Swollen Mouths
Claudia Ann Seaman Award
Runner-Up for Poetry
Sarah Fathima Mohammed
San Jose, CA
The Harker School
Poetry
All covered up, aren’t you? Well, that’s okay.
I like my girls exotic, a blonde boy murmurs into
my mouth, his fingers palming the flesh
of my hijab. The words blister my throat, a type
of searing heat I cannot swallow. Innocence
escapes my body, now emptied
and hollow. Outside, San Francisco holds bitter
stars in its trembling, gray mouth, glittering
buildings only a parched mist. If Amma
were with me now, she would clasp my hands so
I could feel her hardened calluses between
us like the raised, pulsing valleys she once crossed
barefoot, holding only an extra hijab and coconut
milk that spoiled in the American sun. When Amma
arrived, she had pressed her mouth to hot dust, trying
to hold this country like a second scalding mouth.
A pregnant second passed before a man ripped
the hijab from her head. Get up, you terrorist, he said,
slapping her mouth, which was already burnt
by the land she worshipped.
The man tightened his grasp
on the gun under his belt, an unpronounced threat.

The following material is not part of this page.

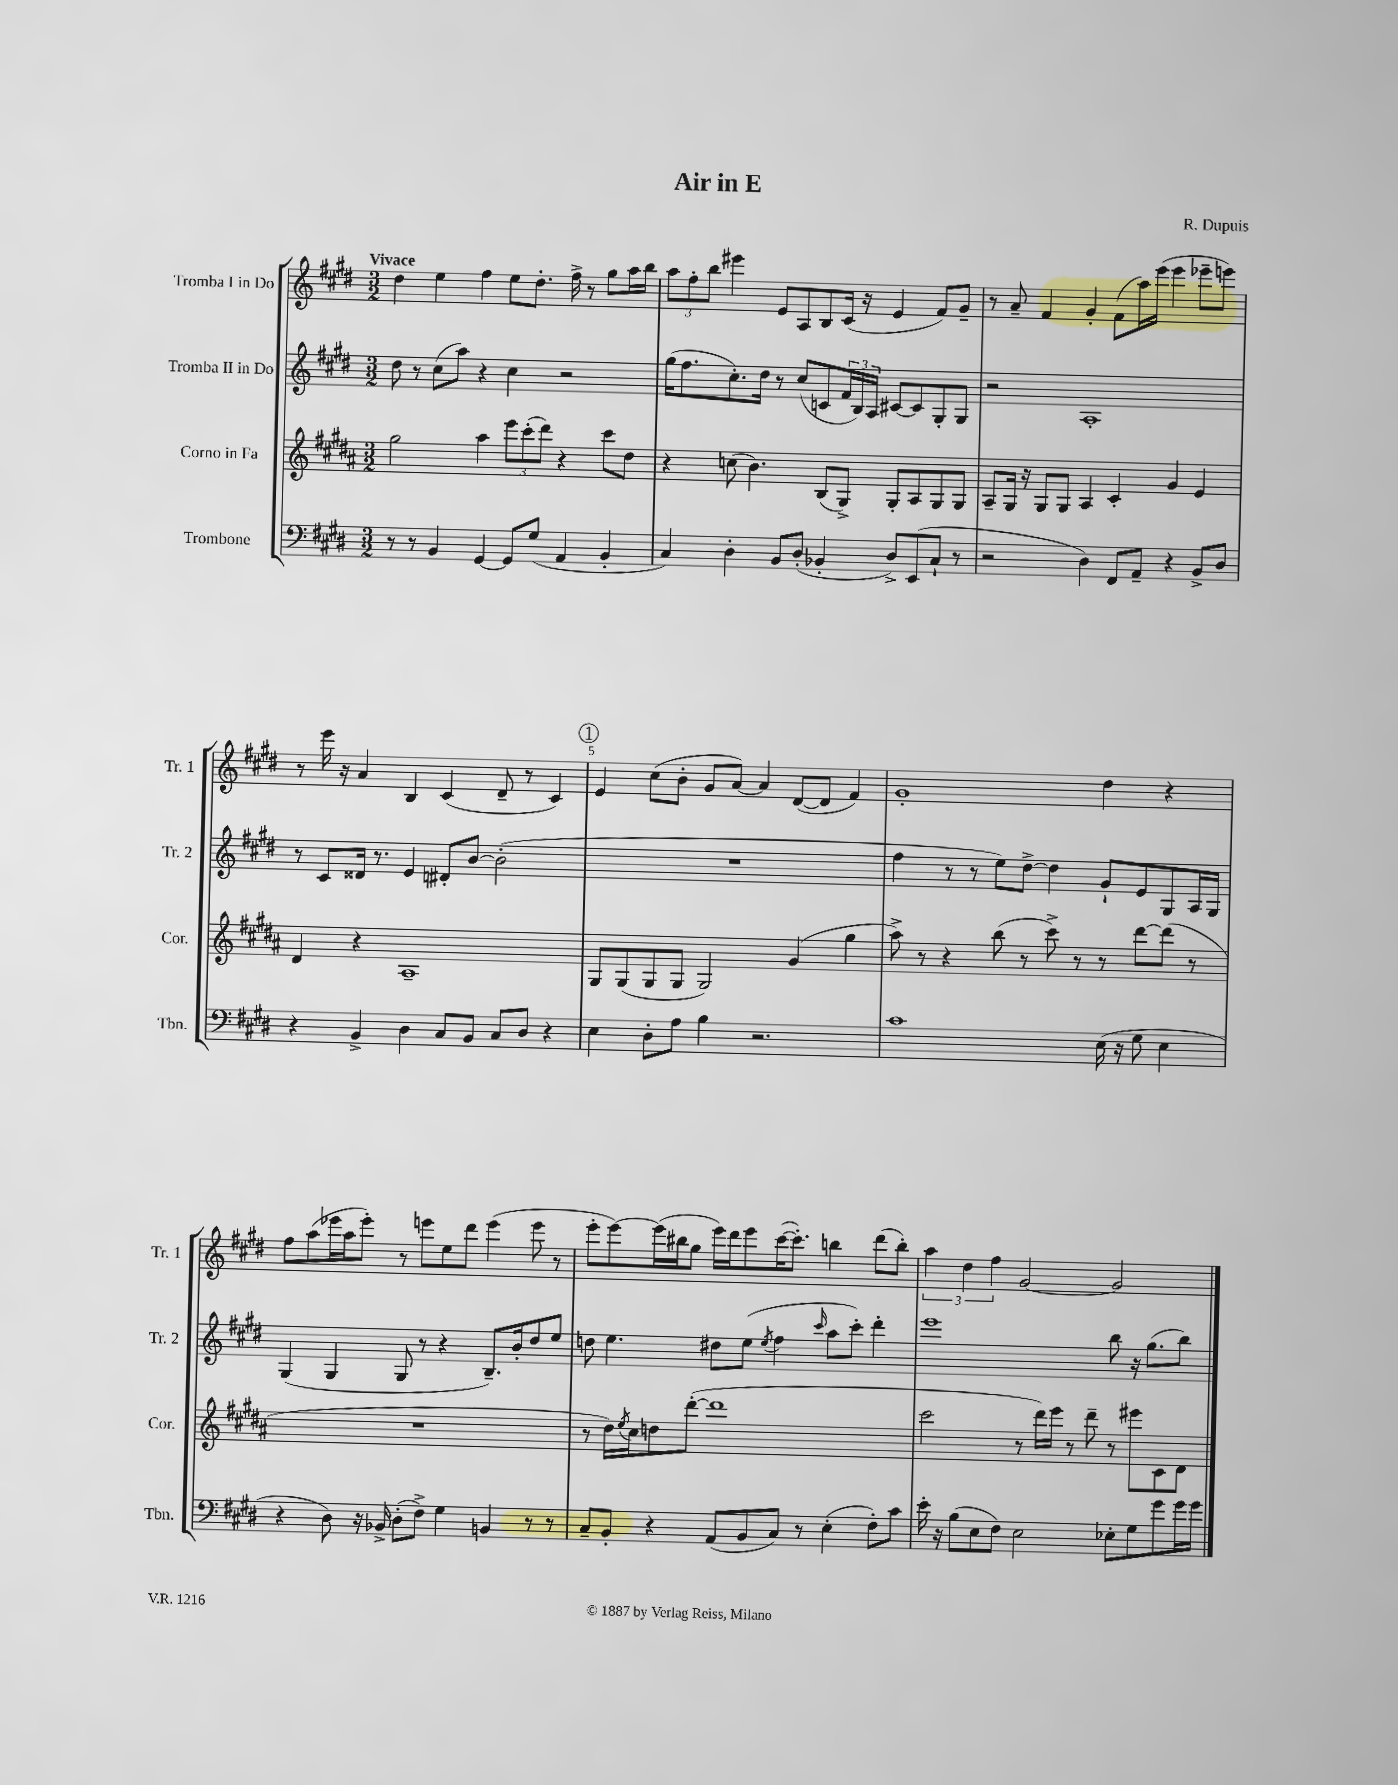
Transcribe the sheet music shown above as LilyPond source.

Last summer, Amma and I traveled back
to her tiny village in Kumbakonam.
Vappa shut the creaking
kitchen door behind us, throwing the onions
and cotton thread. The cardamom and raw
branches of turmeric laid thick in front
of our newly arrived bodies, sprawling on the cold kitchen
floor like a burial ground. We were just another
vehicle for housework. We wiped the sweat
off our faces before it entered the masala
we made for Vappa. What love is nestled
in our hometown? What life remains for us,
where the only thing Muslim
women can hold is the water sputtering
out of the kitchen faucet?
Even God's holiest water runs
out. Now, pressed between the boy’s
body and the San Franciscan sky curling
loose fists in the dark, I can taste Mama’s condensed
syllables in the infinite space
between our bodies. She is telling me
this is why we live in America.
Because freedom comes
before untouched, softened mouths.
If Amma were here,
we would clutch each other like
amnesty, desire and intention spilling
shallow prayers from our crumpled mouths.
EDITORIAL PRAISE
Genuine and raw, "Swollen Mouths" tackles difficult topics of discrimination and sexual assault in a seamless and beautiful narrative.

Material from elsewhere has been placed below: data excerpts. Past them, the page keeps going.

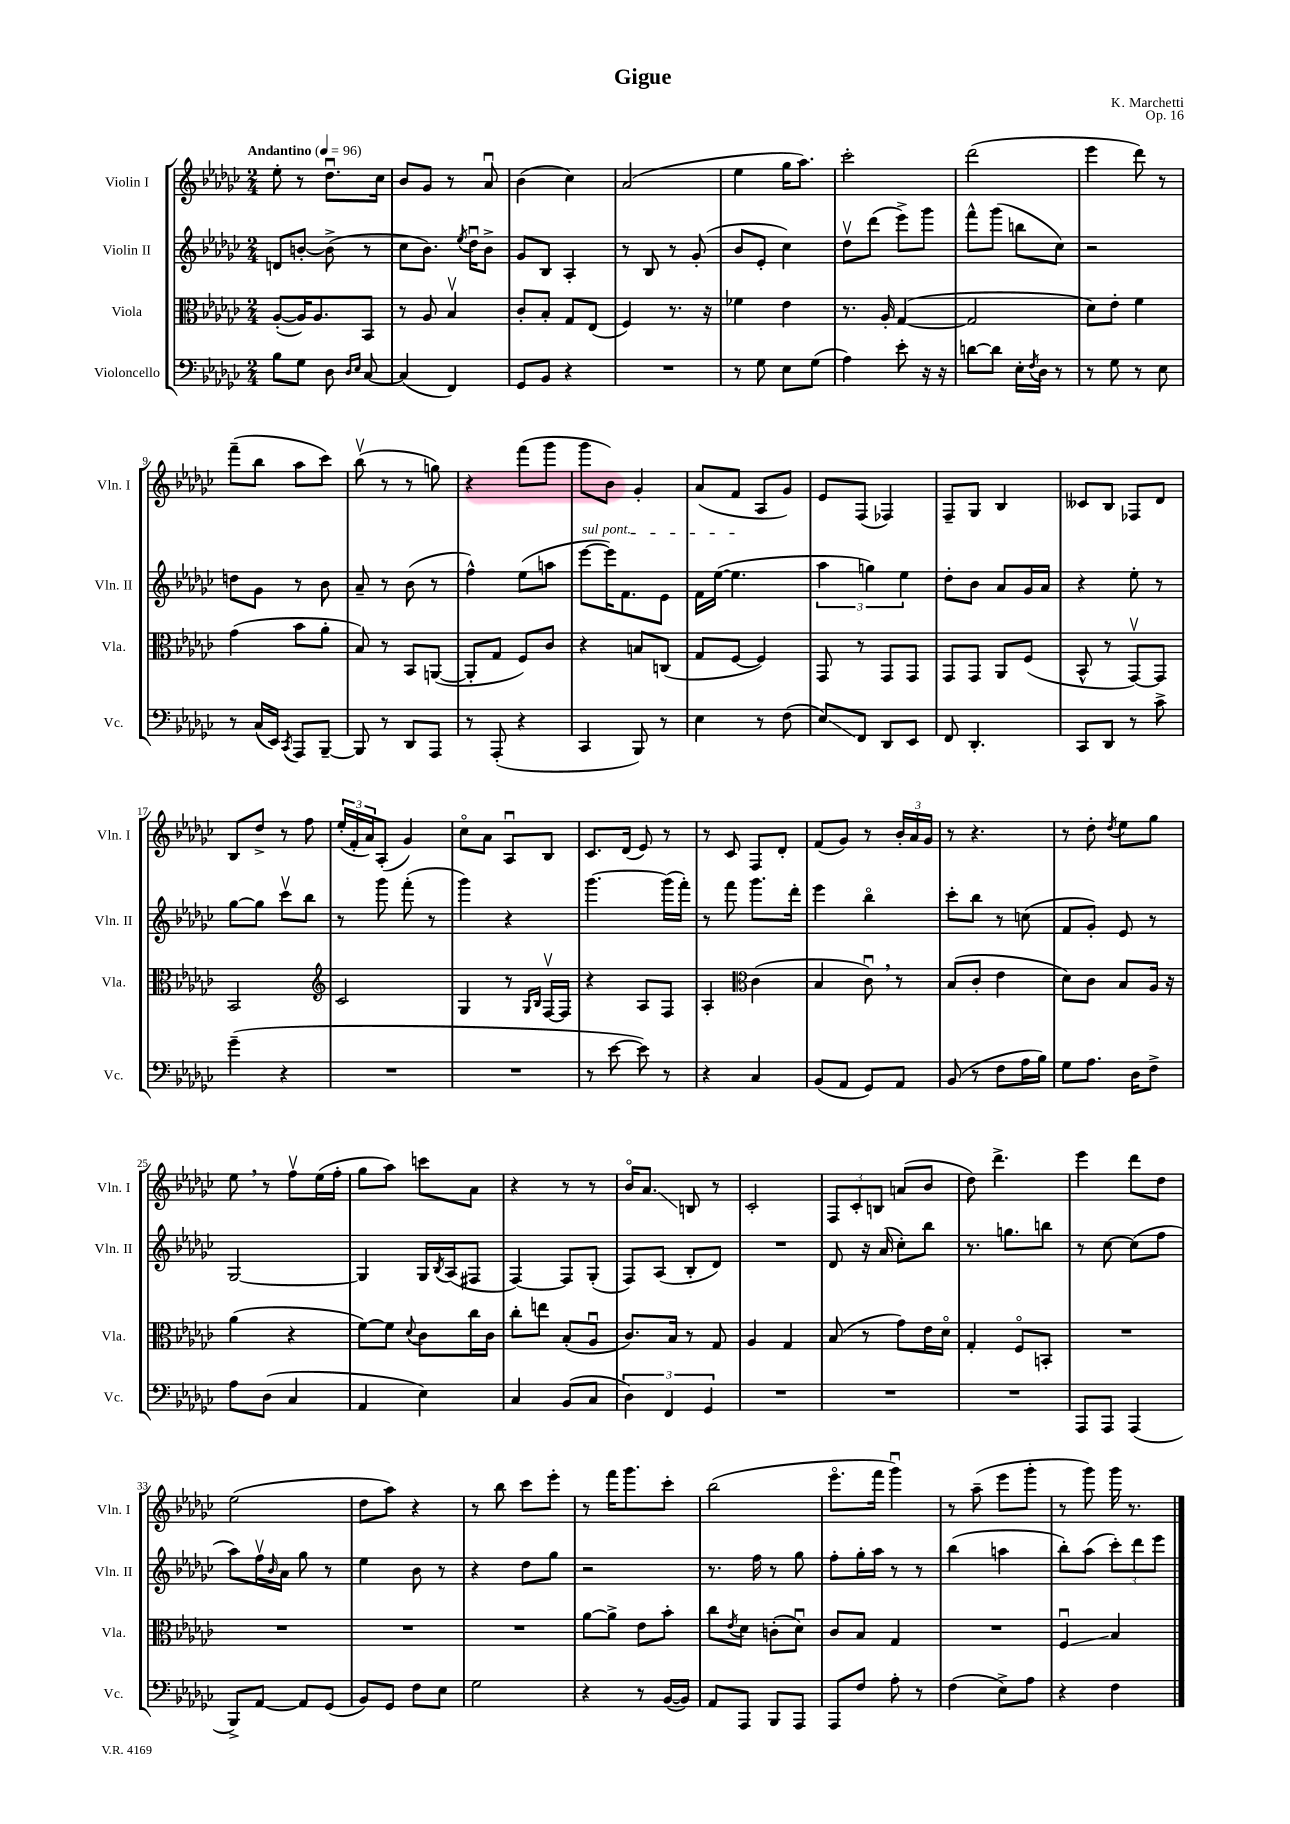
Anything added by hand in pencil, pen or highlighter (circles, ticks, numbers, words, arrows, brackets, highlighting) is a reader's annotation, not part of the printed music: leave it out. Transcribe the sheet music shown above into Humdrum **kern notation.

**kern	**kern	**kern	**kern
*staff4	*staff3	*staff2	*staff1
*clefF4	*clefC3	*clefG2	*clefG2
*k[b-e-a-d-g-c-]	*k[b-e-a-d-g-c-]	*k[b-e-a-d-g-c-]	*k[b-e-a-d-g-c-]
*M2/4	*M2/4	*M2/4	*M2/4
*MM96	*MM96	*MM96	*MM96
8B-	([8A-'	8d	8ee-'
8G-	16A-])	[8b'	8r
.	8.A-	.	.
8D-	.	(8b^]	8.dd-u
16qqD-	.	.	.
16qqE-	.	.	.
[8C-	8BB-	8r	.
.	.	.	16cc-
=	=	=	=
(4C-]	8r	8cc-	8b-
.	8A-	8.b-)	8g-
4FF)	4B-v	.	8r
.	.	8qee-	.
.	.	16dd-u	.
.	.	8b-^	8a-u
=	=	=	=
8GG-	8c-'	8g-	(4b-
8BB-	8B-'	8B-	.
4r	8G-	4A-'	4cc-)
.	(8E-	.	.
=	=	=	=
2r	4F)	8r	(2a-
.	.	8B-	.
.	8.r	8r	.
.	.	(8g-'	.
.	16r	.	.
=	=	=	=
8r	4f-	8b-	4ee-
8G-	.	8e-'	.
8E-	4e-	4cc-)	16gg-
.	.	.	8.aa-)
(8G-	.	.	.
=	=	=	=
4A-)	8.r	8dd-v	2ccc-'
.	.	(8ddd-	.
.	16A-'	.	.
8e-'	([4G-	8eee-^)	.
16r	.	8ggg-	.
16r	.	.	.
=	=	=	=
[8d	2G-]	8fff^^	(2ddd-
8d]	.	(8ggg-	.
16E-'	.	8bb	.
8qF	.	.	.
16D-	.	.	.
8r	.	8cc-)	.
=	=	=	=
8r	8d-)	2r	4eee-
8G-	8e-'	.	.
8r	4f	.	8ddd-)
8E-	.	.	8r
=	=	=	=
8r	(4g-	8dd	(8fff~
(16C-	.	8g-	8bb-
16EE-)	.	.	.
8qCC-	.	.	.
8AAA-	8b-	8r	8aa-
[8BBB-~	8a-'	8b-	8ccc-)
=	=	=	=
8BBB-]	8B-)	8a-~	(8bb-v
8r	8r	8r	8r
8DD-	8BB-	(8b-	8r
8AAA-	([8AA	8r	8gg)
=	=	=	=
8r	8AA']	4ff^^)	4r
(8AAA-'	8G-	.	.
4r	8F)	(8ee-	(8fff
.	8c-	8aa	8ggg-
=	=	=	=
4CC-	4r	[8eee-	8ggg-
.	.	16eee-])	8b-)
.	.	8.f	.
8BBB-)	8B	.	4g-'
8r	(8C	8e-	.
=	=	=	=
4E-	8G-	16f	(8a-
.	.	([16ee-	.
.	[8F	4.ee-]	8f
8r	4F])	.	8A-
(8F	.	.	8g-)
=	=	=	=
8E-)	8GG-	6aa-	8e-
8FF	8r	.	(8F
.	.	6gg)	.
8DD-	8GG-	.	4F-)
.	.	6ee-	.
8EE-	8GG-	.	.
=	=	=	=
8FF	8GG-	8dd-'	8F~
4.DD-'	8GG-	8b-	8G-
.	8AA-	8a-	4B-
.	(8F	16g-	.
.	.	16a-	.
=	=	=	=
8CC-	8BB-^^	4r	8c--
8DD-	8r	.	8B-
8r	[8GG-v)	8ee-'	8F-
8c-^	8GG-]	8r	8d-
=	=	=	=
(4g-~	2BB-	[8gg-	8B-
.	.	8gg-]	8dd-^
4r	.	8ccc-v	8r
.	.	8bb-	8ff
=	=	=	=
*	*clefG2	*	*
2r	2c-	8r	(24ee-'
.	.	.	24f'
.	.	.	24a-)
.	.	8ggg-	(8A-'
.	.	(8fff'	4g-)
.	.	8r	.
=	=	=	=
2r	4G-	4ggg-)	8cc-o
.	.	.	8a-
.	8r	4r	8A-u
.	16qqG-	.	.
.	16qqB-	.	.
.	[16Fv	.	8B-
.	16F]	.	.
=	=	=	=
8r	4r	[4.ggg-	8.c-
[8e-	.	.	.
.	.	.	(16d-
8e-])	8A-	.	8e-)
8r	8F	(16ggg-]	8r
.	.	16fff')	.
=	=	=	=
4r	4A-'	8r	8r
.	.	8fff	8c-
*	*clefC3	*	*
4C-	(4c-	8.ggg-	8F
.	.	.	8d-'
.	.	16ddd-'	.
=	=	=	=
(8BB-	4B-	4eee-	(8f
8AA-	.	.	8g-)
8GG-)	8c-u)	4bb-o	8r
8AA-	8r	.	24b-'
.	.	.	24a-
.	.	.	24g-
=	=	=	=
(8BB-	(8B-	8ccc-'	8r
8r	8c-'	8bb-	4.r
8F	4e-	8r	.
16A-	.	(8cc	.
16B-)	.	.	.
=	=	=	=
8G-	8d-)	8f	8r
8.A-	8c-	8g-')	8dd-'
.	.	.	8qdd-
.	8B-	8e-	8ee-
16D-	.	.	.
8F^	16A-	8r	8gg-
.	16r	.	.
=	=	=	=
8A-	(4a-	[2G-	8ee-
(8D-	.	.	8r
4C-	4r	.	8ffv
.	.	.	(16ee-
.	.	.	16ff'
=	=	=	=
4AA-	[8f)	4G-]	8gg-
.	8f]	.	8aa-)
.	8qqd-	.	.
4E-)	8c-	16G-	8ccc
.	.	8qB-	.
.	.	(16A-	.
.	16cc-	8F#	8a-
.	16c-	.	.
=	=	=	=
4C-	8cc-'	[4F)	4r
.	8ee	.	.
(8BB-	(8B-'	8F]	8r
8C-	8A-u	(8G-'	8r
=	=	=	=
6D-)	8.c-)	8F)	16b-o
.	.	.	8.a-
.	.	(8A-	.
6FF	.	.	.
.	16B-	.	.
.	8r	8B-'	8B
6GG-	.	.	.
.	8G-	8d-)	8r
=	=	=	=
2r	4A-	2r	2c-'
.	4G-	.	.
=	=	=	=
2r	(8B-	8d-	12F
.	.	.	12c-'
.	8r	16r	.
.	.	.	12B
.	.	(16a-	.
.	8g-)	8cc-')	(8a
.	16e-	8bb-	8b-
.	16d-o	.	.
=	=	=	=
2r	4G-'	8.r	8dd-)
.	.	.	4.ddd-^
.	.	8.gg	.
.	8Fo	.	.
.	8BB'	8bb	.
=	=	=	=
8AAA-	2r	8r	4eee-
8AAA-	.	[8cc-	.
(4AAA-	.	(8cc-]	8ddd-
.	.	8ff	8dd-
=	=	=	=
8BBB-^)	2r	8aa-)	(2ee-
[8AA-	.	16ffv	.
.	.	16qqb-	.
.	.	16a-	.
8AA-]	.	8gg-	.
(8GG-	.	8r	.
=	=	=	=
8BB-)	2r	4ee-	8dd-
8GG-	.	.	8aa-)
8F	.	8b-	4r
8E-	.	8r	.
=	=	=	=
2G-	2r	4r	8r
.	.	.	8bb-
.	.	8dd-	8ccc-
.	.	8gg-	8eee-'
=	=	=	=
4r	[8a-	2r	8r
.	8a-^]	.	16fff
.	.	.	8.ggg-
8r	8e-	.	.
([16BB-	8b-'	.	8ccc-'
16BB-])	.	.	.
=	=	=	=
8AA-	8cc-	8.r	(2bb-
.	8qe-	.	.
8AAA-	8d-	.	.
.	.	16ff	.
8BBB-	(8c'	8r	.
8AAA-	8d-u)	8gg-	.
=	=	=	=
8AAA-	8c-	8ff'	8.eee-o
8F	8B-	16gg-'	.
.	.	16aa-	16fff
8A-'	4G-	8r	4ggg-u)
8r	.	8r	.
=	=	=	=
(4F	2r	(4bb-	8r
.	.	.	(8aa-~
8E-^)	.	4aa	8eee-
8A-	.	.	8ggg-'
=	=	=	=
4r	4Fu	8bb-')	8r
.	.	(8aa-	8ggg-)
4F	4B-	12ccc-')	16ggg-
.	.	.	8.r
.	.	12ddd-	.
.	.	12eee-	.
==	==	==	==
*-	*-	*-	*-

EDITORIAL PRAISE FROM TARA BETTS, POETRY JUDGE
In a poem that begins with lips swollen from a kiss to lips parched from a grandmother's long journey, the poet ties together two different utterances that tear the speaker with the kind of hurt that arrives brutally. However, the poet offers these two events braided together into a narrative poem with careful couplets and soft turns toward the lyrical.
Sarah Fathima Mohammed is a first-generation, Muslim-American immigrant and emerging writer. She attends The Harker School in San Jose, CA and will graduate high school in 2023. Her work appears or is forthcoming in DIALOGIST, Rattle, Diode Poetry Journal, Apprentice Writer, Canvas Literary Journal, and elsewhere.